One good way to get you up and running cheaply is to use all-thread, but relatively quickly I found that I was unhappy with the performance. They seem to have a very limited lifespan too!

Another drawback is speed. The all-thread rod I used has a lot of threads per inch. That's a lot of turning to make the axis move, so my maximum speed was a painfully slow 4mm/second.

Having said all that, they are fine for small light use tabletop hobby CNC routers. Say for etching PCBs or cutting foam and balsa. If I were to use them again, I would choose thicker rod, say M10 or M12 and limit the maximum length to 300mm.

Ok, back to the exciting stuff...

Earlier this week I decided rather than replace the all-thread with more of the same, that I would upgrade to trapezoidal ACME leadscrews. I found it quite hard to source these, but came across abssac.co.uk who sell all manner of linear goodies. I called and spoke to a very helpful guy called Phil who made me a fantastic deal on rolled stainless steel ACME leadscrew with high precision leadnuts. I placed my order at 3pm and it was delivered to my door by 10am the next day.

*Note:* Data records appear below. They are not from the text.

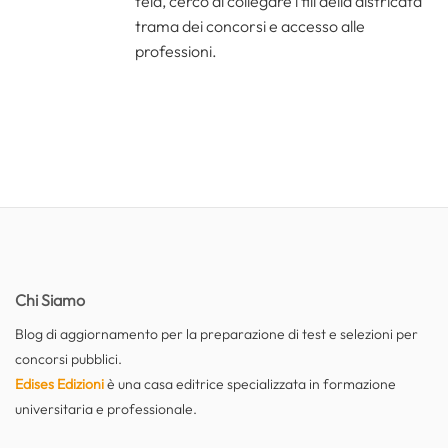
tela, cerco di collegare i fili della districata
trama dei concorsi e accesso alle
professioni.
Chi Siamo
Blog di aggiornamento per la preparazione di test e selezioni per
concorsi pubblici.
Edises Edizioni
è una casa editrice specializzata in formazione
universitaria e professionale.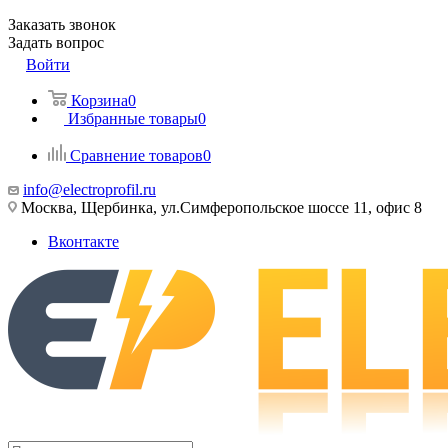
Заказать звонок
Задать вопрос
Войти
Корзина
0
Избранные товары
0
Сравнение товаров
0
info@electroprofil.ru
Москва, Щербинка, ул.Симферопольское шоссе 11, офис 8
Вконтакте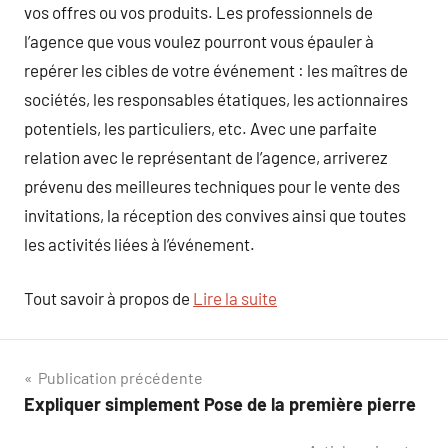
vos offres ou vos produits. Les professionnels de
l’agence que vous voulez pourront vous épauler à
repérer les cibles de votre événement : les maîtres de
sociétés, les responsables étatiques, les actionnaires
potentiels, les particuliers, etc. Avec une parfaite
relation avec le représentant de l’agence, arriverez
prévenu des meilleures techniques pour le vente des
invitations, la réception des convives ainsi que toutes
les activités liées à l’événement.
Tout savoir à propos de
Lire la suite
Navigation
Publication précédente
Expliquer simplement Pose de la première pierre
de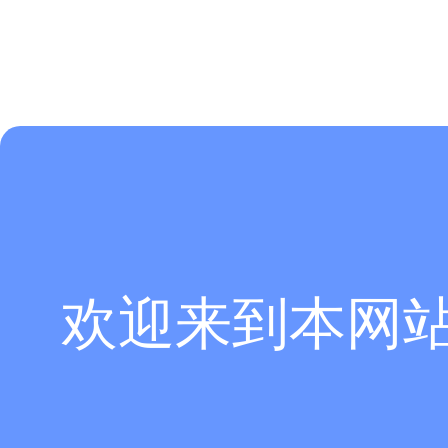
欢迎来到本网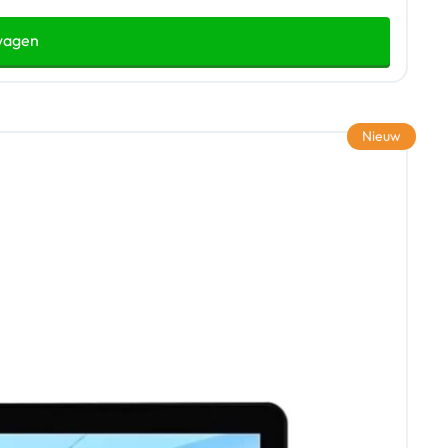
wagen
Nieuw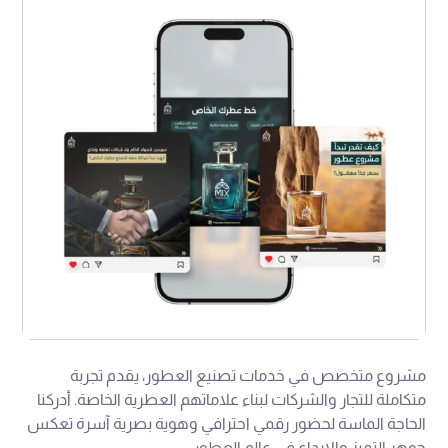
مشروع متخصص في خدمات تصنيع العطور، يقدم تجربة
متكاملة للتجار والشركات لبناء علاماتهم العطرية الخاصة. أدركنا
الحاجة الماسة لحضور رقمي احترافي وهوية بصرية آسرة تعكس
جوهر التميز والإبداع في عالم العطور.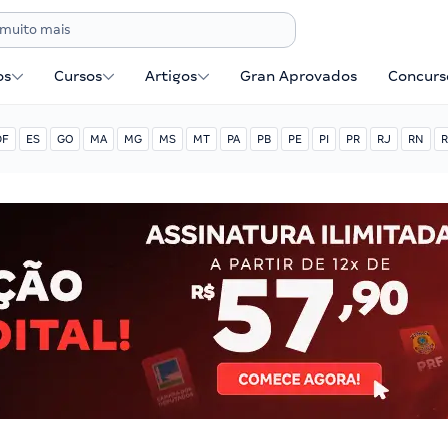
os
Cursos
Artigos
Gran Aprovados
Concurse
DF
ES
GO
MA
MG
MS
MT
PA
PB
PE
PI
PR
RJ
RN
R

Close up of All thread rod.
Photo by Ervín Pospíšil, 2006.

Close-up view of a male Acme thread. 5/8-8 right-hand single-start ACME-2C (self-centering).
Photo by Yannick Trottier, 2007

New Lead Screw Stats
Thread = 5/16-8-4
Thread Diameter (inch) = 0.313 (7.95mm)
Threads per Inch = 8 (3.1mm Pitch)
Thread Starts = 4
Thread Type = stub acme
Thread Lead (inch) = 0.5000

This weekend I have disassembled #3 and fitted the ACME leadscrews and nuts to both the Z and X axis.


After an initial panic when the Z axis stalled regularly, I reconfigured my driver for 1/8th stepping (down from 1/4) and fiddled with the Micro Stepping settings within EMC2. Now I have a travel speed of 12mm on the X axis and 2.5mm on the Z axis without any obvious stalling. However I'm not counting this as a complete success until I can rebuilt the entire machine and perform some testing.

I'm looking forward to some testing and improved speed and quality of cut. Fingers crossed.


I have replaced all the axis with ACME leadscrew and performed my first test, a 50mm circle cut with a 2mm endmill.

This picture says it all if you look closely (click image to zoom)...

All thread and ACME comparison.

There might not seem like much difference, but from an Engineering point of view these two test cuts are very different in quality. First, notice the imperfect circle with the all thread. You can see the circle 'bulge' from the bounding square where I have placed an arrow. You can't really see from the picture but all the nodes of the test pattern start and stop where they are supposed to with the ACME cut, and it returns perfectly to 0,0,0 as seen by the perfectly round dimple on the bottom left of the ACME cut. Whereas the All thread has an indistinct 'smudge'.

The All thread was cut at 240mm/minute and the ACME 3000mm/minute so that's a theoretical increase in speed of a factor of 10.